The latest out-of-school figures prove that although Nigeria is still far from attaining public access to quality education, approximately 14 million children in the country are not in school. President of the Senate, Ahmad Lawan while giving a speech in Abuja on July 23, 2020, at the launch of Senator Sadiq Suleiman Umar’s, “How I Became A Senator in 30 Days”, said Nigeria has 14 million children out of school.
Although the Sustainable Development Goals emphasise access to early childhood education, care, and pre-primary education as an integral part of children’s education, many children in Nigeria do not have access to education, especially in areas ravished by violent extremism and conflicts. President Muhammadu Buhari in June 2016 introduced a school-feeding program to promote an increase in school enrolment and also established more nomadic and “Almajiri” schools In the Northern part of Nigeria for street children.

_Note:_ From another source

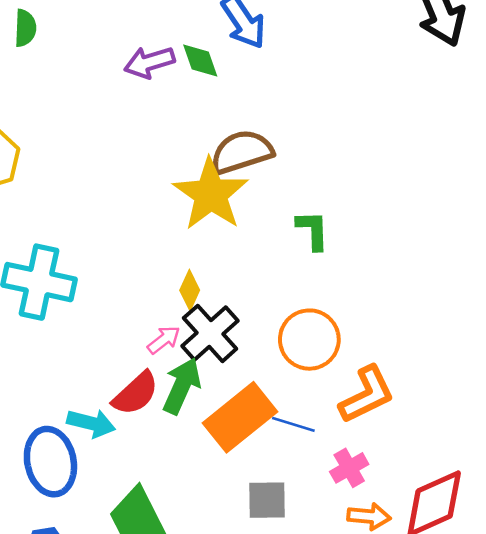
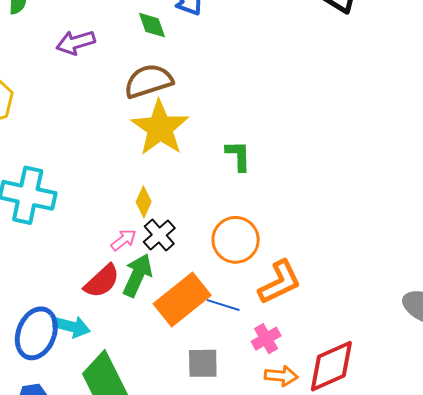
purple arrow: (149, 62) -> (76, 42), moved
brown semicircle: (242, 152) -> (149, 81), moved
black cross: (210, 333) -> (159, 235), size x0.7
cyan arrow: (91, 423) -> (72, 327), moved
blue ellipse: (50, 462) -> (36, 333), turned 33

Back in October 2018, Executive Secretary of Universal Basic Education (UBEC), Hammid Bobboyi, quoting findings of a Demographic Health Survey (DHS) carried out in 2015 by the United Nations Children Fund (UNICEF) and the Nigerian government, said that Nigeria’s out-of-school children had risen from 10.5 million to 13.2 million.
There has also been reports by various News organisations including The Guardian newspaper reported on May 26, 2019, that a group, ProFuturo, through one of its implementing partners, The Kukah Centre, said its research revealed that the number of out-of-school children in the country had increased from 10 million to approximately 14 million out of the country’s approximately 30 million primary school-aged children.

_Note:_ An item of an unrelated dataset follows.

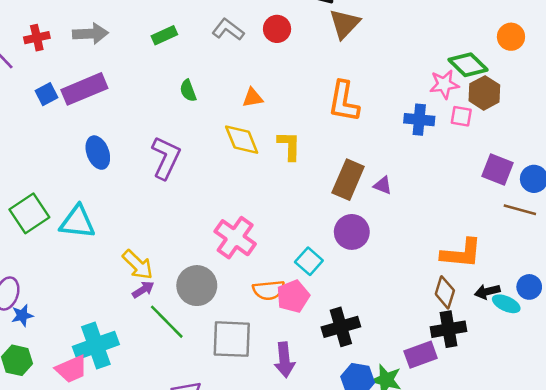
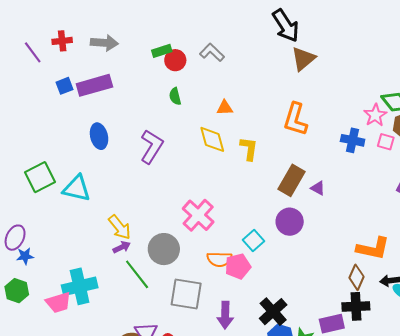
red circle: (277, 29) -> (175, 60), moved
pink star: (444, 84) -> (375, 115), turned -30
black cross: (341, 327) -> (273, 312), moved, turned -32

While marking Day of the African Child in Nigeria on June 9, 2019, the United Nations Children’s Fund (UNICEF) in a statement it issued, stated that 13.2 million children were out of school and about 10.5 million of this number are in Northern Nigeria even though primary education in the country is officially free and compulsory.
After researching and reviewing data from various surveys carried out by credible institutions, we conclude that Nigeria has approximately 14 million out of school children, the highest in the world.